GRANP: A Graph Recurrent Attentive Neural Process Model for Vehicle Trajectory Prediction

TL;DR

This paper addresses autonomous-vehicle trajectory prediction with explicit uncertainty quantification. It introduces GRANP, a Graph Recurrent Attentive Neural Process that combines a deterministic and latent path in a RANP encoder, Graph Attention Networks for social interactions, and a Gaussian-output decoder trained via an ELBO objective. On the highD dataset, GRANP achieves state-of-the-art RMSE and substantially better NLL compared to baselines, while providing interpretable uncertainty and attention visualizations. The approach offers a scalable, uncertainty-aware framework for predicting vehicle trajectories in complex traffic scenarios, with practical implications for safer and more efficient autonomous driving. $p(Y_T|X_T,X_C,Y_C)$ is modeled with latent variables and cross-attention, and the encoder-decoder structure enables direct, tractable uncertainty quantification without heavy sampling.

Abstract

As a vital component in autonomous driving, accurate trajectory prediction effectively prevents traffic accidents and improves driving efficiency. To capture complex spatial-temporal dynamics and social interactions, recent studies developed models based on advanced deep-learning methods. On the other hand, recent studies have explored the use of deep generative models to further account for trajectory uncertainties. However, the current approaches demonstrating indeterminacy involve inefficient and time-consuming practices such as sampling from trained models.

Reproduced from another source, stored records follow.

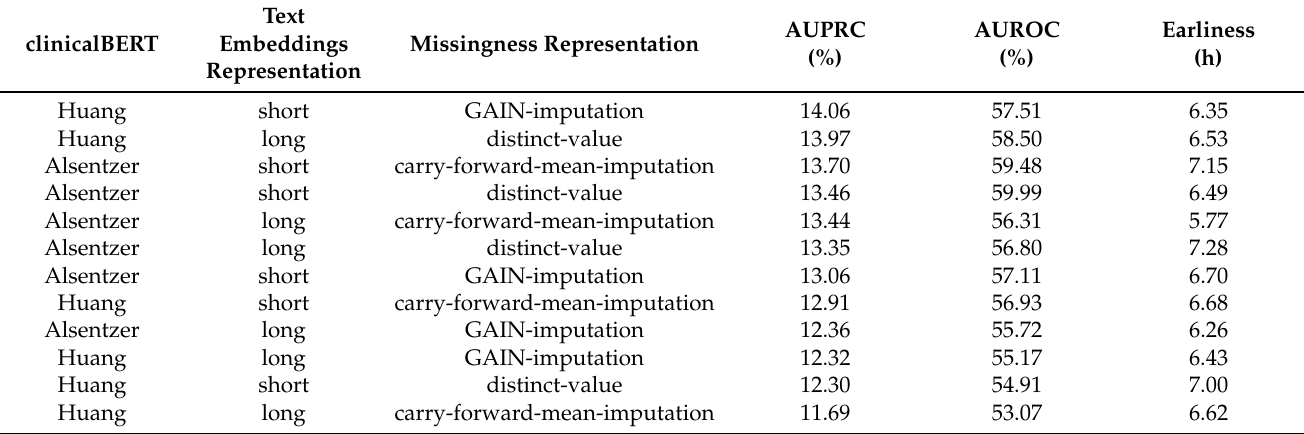
Table 6. Evaluation results using clinical-text input features in single-server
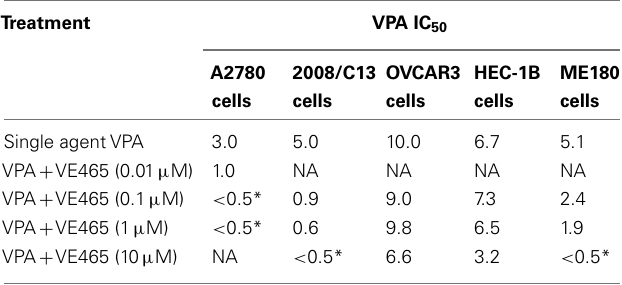
Table 2 | Decreased IC 50 ofVPA (mM) in combined treatment with VE465 in gynecologic cancer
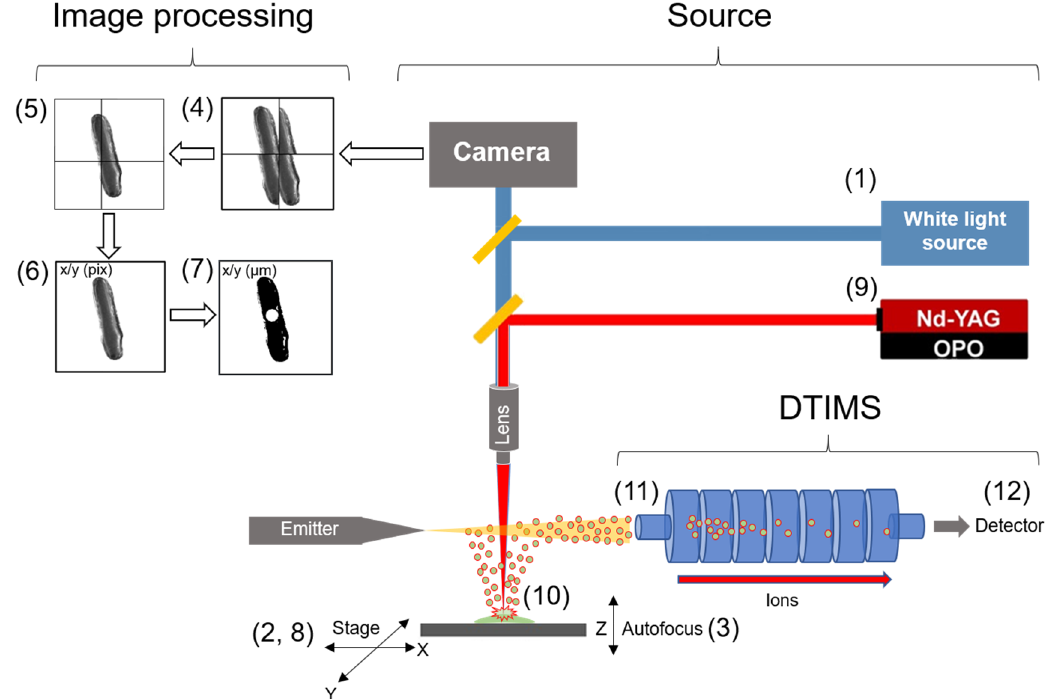
Figure 1. Schematic of LAESI-DTIMS based microscope system and its use. (1) A white light source is directed to the sample surface. (2) The Peltier-cooled stage moves to a sample position. (3) The microscope software performs autofocusing at the sample position by fine adjustment of the stage in the Z axis and records an image, then the stage moves in X/Y to an adjacent area to collect an image array with a specified number of tiles. (4) Image tiles are aligned. (5) Image tiles are overlapped and stitched together. (6) image coordinates (pixels) are converted to stage coordinates (µm) using a home built LabView software. (7) Cell center coordinates (X/Y µm) are extracted, and a list of cell centers coordinates are entered into the LAESI-MS microscope software. (8) The stage moves sequentially to each cell centroid coordinate. (9) When the stage arrives at a cell centroid the MS sends a trigger to the laser to fire upon the ion trap opening. (10) The ion trap opens, the targeted cell is ablated, and endogenous molecules are intercepted by the electrospray and directed into MS inlet. (11) Ion packets are accumulated in the quadrupole trap and injected into DTIMS. (12) Ions are separated in the gas phase according to electrophoretic mobility and mass over charge of each ion is recorded by the TOF-MS.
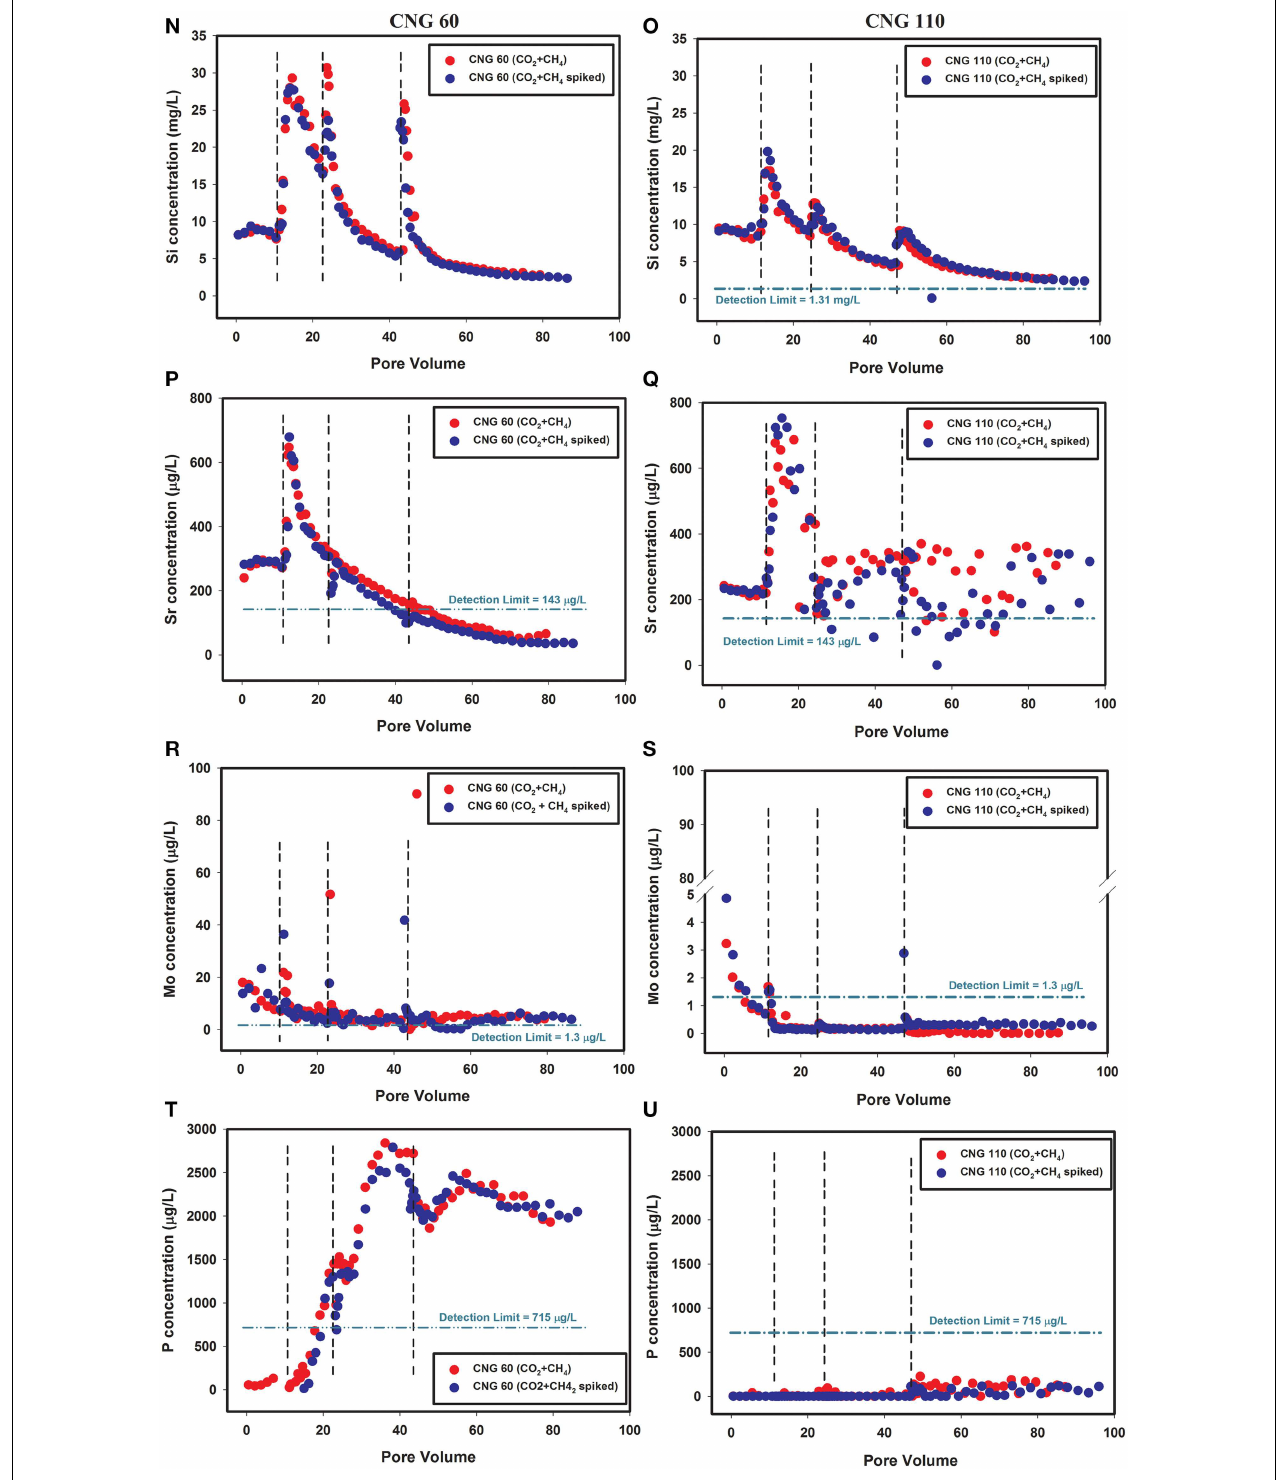
FIGURE 3 | Continued: Si (N,O) , Sr (P,Q) , Mo (R,S) , and P (T,U) .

To fill this gap, we proposed a novel model named Graph Recurrent Attentive Neural Process (GRANP) for vehicle trajectory prediction while efficiently quantifying prediction uncertainty. In particular, GRANP contains an encoder with deterministic and latent paths, and a decoder for prediction. The encoder, including stacked Graph Attention Networks, LSTM and 1D convolutional layers, is employed to extract spatial-temporal relationships. The decoder is used to learn a latent distribution and thus quantify prediction uncertainty. To reveal the effectiveness of our model, we evaluate the performance of GRANP on the highD dataset. Extensive experiments show that GRANP achieves state-of-the-art results and can efficiently quantify uncertainties. Additionally, we undertake an intuitive case study that showcases the interpretability of the proposed approach. The code is available at https://github.com/joy-driven/GRANP.

Figures (4)

• Figure 1: Overall framework of GRANP. GRANP primarily follows the structure of RANPs, including an encoder and a decoder with deterministic and latent paths. More detail, the Conv-MLP module contains a triple 1D convolutional layers and 4 full connected layers, and GAT module consists of two graph attention layers.
• Figure 2: Examples of trajectory prediction of the ego vehicle under (a) going straight and (b) lane-changing scenarios. $x$-axis, $y$-axis, $z$-axis represent the lateral coordinate, longitudinal coordinate, and the time stamp, respectively. The gray, red, and yellow lines represent historical, prediction, and true trajectories, respectively. Additionally, the pink surface represents the uncertainty. In this work, we use 95% confidence intervals.
• Figure 3: Examples of trajectory prediction of the ego vehicle under (a) going straight and (b) lane-changing scenarios. Red and yellow cells indicate ego and neighboring vehicles respectively. The three most important attention weights are visualized.
• Figure 4: RMSE and NLL results under different parameters. (a) and (b) represents the results with different numbers of attention heads as well as (c) and (d) shows the results with different numbers of hidden dimensions.